Tuesday, September 23, 2008

Ramen noodles and Revlation!

I was sitting in the kitchen with Becca on Sunday night. We were eating Ramen noodles and both some what in need of some revelation....

We were both in this state of weariness. We had a busy weekend with another up and coming. It was good though, RIGHT? I mean we were doing stuff for Jesus, "advancing" his kingdom. Trying to be perfect for our daddy. Trying to do things the right way. Doing our best to be perfect so that we might make him smile.

Then with a bite of Ramen noodles came some revelation!

Jesus has never asked us to be perfect! He actually doesn't want us to be. If we were all perfect then what would we need Him for? Jesus loves showing us how kind he is, he LOVES it when he gets to pick me up after I have fallen down.
I remember when I first learned how to ride a bike. My dad would walk behind me holding on to the back of my seat, gently, just enough to hold me up. Then he would let go for only a second without me knowing. Then he would let go again and tell me. Whenever I thought that I was alone I would begin to fall, but he would catch me! Even though I couldn't see Him he was there. He was standing right behind me encouraging me the whole time, and when I did fall it was his pleasure to pick me up dust me off give me a bad-aid and a kiss and tell me "It's Okay! Keep Trying!". I knew that He would still stand beside me even when he wasn't holding the seat. He didn't expect me to jump on and ride 5 miles. He just wanted me to do my best. Even if in doing my best he had to pick me up and dust me off five hundred times!
He was okay with that. He enjoyed watching the smile that spread from ear to ear the first time I rode to the stop sign and then back for the first time by myself! It filled his heart with joy. He knew that I would still mess up but that didn't stop him from enjoying every moment of it!
That white bicycle with colorful hearts all over and a purple seat received many of its scratches and dents that first time my dad took off those pink training wheels but that didn't stop me either. I kept getting back on and with practice and encouragement I got the hang of it.
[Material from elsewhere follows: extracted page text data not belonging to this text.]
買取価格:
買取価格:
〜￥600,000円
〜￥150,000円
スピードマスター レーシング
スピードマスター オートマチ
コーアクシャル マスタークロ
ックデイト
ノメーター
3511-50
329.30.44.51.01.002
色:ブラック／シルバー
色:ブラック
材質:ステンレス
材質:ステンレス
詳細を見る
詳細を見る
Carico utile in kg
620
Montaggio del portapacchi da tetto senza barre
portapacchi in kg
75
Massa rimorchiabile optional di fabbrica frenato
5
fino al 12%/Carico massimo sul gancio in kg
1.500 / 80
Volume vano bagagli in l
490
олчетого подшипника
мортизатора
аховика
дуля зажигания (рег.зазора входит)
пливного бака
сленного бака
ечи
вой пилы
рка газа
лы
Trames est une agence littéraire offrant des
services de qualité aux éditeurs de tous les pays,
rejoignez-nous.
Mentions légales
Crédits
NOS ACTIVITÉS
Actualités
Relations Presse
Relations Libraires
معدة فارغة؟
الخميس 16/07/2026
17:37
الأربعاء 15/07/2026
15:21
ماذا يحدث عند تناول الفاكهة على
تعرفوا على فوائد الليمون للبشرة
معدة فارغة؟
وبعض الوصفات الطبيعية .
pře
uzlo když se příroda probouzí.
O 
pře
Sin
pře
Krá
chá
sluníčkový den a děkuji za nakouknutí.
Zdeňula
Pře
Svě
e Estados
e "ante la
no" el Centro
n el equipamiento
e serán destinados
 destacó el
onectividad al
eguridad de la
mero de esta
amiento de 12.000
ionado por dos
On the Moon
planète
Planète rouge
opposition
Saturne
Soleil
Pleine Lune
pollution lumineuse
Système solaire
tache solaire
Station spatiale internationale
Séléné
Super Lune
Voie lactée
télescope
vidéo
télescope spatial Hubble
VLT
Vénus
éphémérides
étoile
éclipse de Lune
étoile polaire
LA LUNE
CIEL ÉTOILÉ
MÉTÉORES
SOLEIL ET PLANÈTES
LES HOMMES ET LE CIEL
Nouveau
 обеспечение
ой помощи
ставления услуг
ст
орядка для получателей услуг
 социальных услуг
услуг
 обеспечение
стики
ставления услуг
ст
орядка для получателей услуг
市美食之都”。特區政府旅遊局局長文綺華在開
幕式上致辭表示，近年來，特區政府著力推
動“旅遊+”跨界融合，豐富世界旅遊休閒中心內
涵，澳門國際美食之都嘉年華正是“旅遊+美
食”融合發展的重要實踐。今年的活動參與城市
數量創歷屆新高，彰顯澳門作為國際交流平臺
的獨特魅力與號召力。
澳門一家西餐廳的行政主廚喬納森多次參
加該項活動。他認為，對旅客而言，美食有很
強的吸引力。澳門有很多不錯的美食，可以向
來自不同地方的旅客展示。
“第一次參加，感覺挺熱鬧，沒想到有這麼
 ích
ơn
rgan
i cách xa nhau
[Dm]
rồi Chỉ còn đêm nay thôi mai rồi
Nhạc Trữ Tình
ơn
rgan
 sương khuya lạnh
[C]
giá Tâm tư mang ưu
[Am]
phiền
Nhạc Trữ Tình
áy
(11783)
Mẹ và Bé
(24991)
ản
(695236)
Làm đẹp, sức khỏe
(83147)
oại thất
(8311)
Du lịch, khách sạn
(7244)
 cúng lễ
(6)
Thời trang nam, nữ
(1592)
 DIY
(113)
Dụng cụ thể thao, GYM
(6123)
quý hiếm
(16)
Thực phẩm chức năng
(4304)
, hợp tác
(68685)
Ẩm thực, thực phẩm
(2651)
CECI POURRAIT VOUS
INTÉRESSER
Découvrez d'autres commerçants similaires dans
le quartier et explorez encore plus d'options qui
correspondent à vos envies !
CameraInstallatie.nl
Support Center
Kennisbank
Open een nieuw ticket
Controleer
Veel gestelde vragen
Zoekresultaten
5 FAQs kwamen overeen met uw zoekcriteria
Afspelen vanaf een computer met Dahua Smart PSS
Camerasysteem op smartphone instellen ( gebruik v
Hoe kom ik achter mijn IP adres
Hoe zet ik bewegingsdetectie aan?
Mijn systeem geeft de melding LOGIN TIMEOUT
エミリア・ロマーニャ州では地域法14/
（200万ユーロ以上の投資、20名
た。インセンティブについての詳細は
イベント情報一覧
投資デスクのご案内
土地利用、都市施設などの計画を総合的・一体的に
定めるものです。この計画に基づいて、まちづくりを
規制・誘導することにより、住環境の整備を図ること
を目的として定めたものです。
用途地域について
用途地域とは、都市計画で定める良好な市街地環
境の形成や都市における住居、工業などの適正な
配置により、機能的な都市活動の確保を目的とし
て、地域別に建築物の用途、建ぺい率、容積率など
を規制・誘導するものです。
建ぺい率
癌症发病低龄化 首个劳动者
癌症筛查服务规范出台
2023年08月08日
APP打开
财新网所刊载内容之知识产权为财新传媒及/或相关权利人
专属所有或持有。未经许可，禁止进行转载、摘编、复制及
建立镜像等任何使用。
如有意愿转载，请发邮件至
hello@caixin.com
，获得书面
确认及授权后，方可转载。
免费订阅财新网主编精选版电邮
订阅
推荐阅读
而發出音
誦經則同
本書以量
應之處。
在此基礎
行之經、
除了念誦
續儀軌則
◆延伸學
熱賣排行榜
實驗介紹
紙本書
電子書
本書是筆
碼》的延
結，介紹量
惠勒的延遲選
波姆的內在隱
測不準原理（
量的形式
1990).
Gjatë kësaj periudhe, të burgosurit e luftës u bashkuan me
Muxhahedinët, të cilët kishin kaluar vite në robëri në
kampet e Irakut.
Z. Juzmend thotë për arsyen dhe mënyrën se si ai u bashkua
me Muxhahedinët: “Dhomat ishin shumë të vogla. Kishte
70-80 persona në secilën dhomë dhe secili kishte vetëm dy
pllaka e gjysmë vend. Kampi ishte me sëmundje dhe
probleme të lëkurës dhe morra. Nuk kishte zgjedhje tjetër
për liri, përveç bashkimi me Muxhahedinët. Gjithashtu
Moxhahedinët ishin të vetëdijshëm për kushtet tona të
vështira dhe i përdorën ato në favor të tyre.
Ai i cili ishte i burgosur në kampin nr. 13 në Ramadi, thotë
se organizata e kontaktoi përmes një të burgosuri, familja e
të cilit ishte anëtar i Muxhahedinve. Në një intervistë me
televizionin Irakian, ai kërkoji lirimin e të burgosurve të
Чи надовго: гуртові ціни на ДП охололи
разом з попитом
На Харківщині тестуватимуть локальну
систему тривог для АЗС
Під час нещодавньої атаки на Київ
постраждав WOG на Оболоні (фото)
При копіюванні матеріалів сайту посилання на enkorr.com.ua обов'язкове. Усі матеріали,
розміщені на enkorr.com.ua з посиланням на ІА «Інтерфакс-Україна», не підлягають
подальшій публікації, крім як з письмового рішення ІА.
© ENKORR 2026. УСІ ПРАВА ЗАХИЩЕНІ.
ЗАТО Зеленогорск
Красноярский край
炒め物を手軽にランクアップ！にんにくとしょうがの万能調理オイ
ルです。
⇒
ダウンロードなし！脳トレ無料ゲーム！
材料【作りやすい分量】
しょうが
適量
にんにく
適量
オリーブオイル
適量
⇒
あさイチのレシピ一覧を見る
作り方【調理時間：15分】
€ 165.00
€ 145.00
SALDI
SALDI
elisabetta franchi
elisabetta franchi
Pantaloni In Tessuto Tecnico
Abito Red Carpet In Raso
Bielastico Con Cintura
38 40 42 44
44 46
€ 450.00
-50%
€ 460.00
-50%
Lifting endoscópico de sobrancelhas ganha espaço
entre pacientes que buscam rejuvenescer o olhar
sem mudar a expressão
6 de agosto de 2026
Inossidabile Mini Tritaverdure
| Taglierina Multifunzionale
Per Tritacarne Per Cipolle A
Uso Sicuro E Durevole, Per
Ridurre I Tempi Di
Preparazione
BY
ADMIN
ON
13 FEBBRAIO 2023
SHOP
It may have taken me a little longer than my older sister who would ride circles around me with her much bigger bike, but eventually I caught on.

We may not have it down but that is okay! Jesus doesn't want us to be perfect he wants us to have to depend on him. He wants us know how much we need his mercy, grace, and love! He wants us to one day be able to ride around the block but for now I feel like he is saying that he wants us to delight in this season of him teaching and encouraging us! We will never be perfect, and of coarse we will be frustrated because with the training wheels on we could already ride to the stop sign. But now He is trying to show us a better way, the question is will we allow Him to walk beside us and encourage us or will we insist on doing it ourselves?

I guess that I need to go low.
As I fall down I realize how badly it is that I really do need Him! He is my daddy. He understands me better than anyone and He loves me like I am!

I don't know why I ever ran from him now! He is so good! HE DOESN'T WANT ME TO BE PERFECT! JUST TO BE WILLING TO LET HIM HELP ME UP WHEN I FALL!

Yell that at the top of your lungs! Its liberating!
Sorry that it is so long!

Best bite of Ramen noodles that I have EVER had!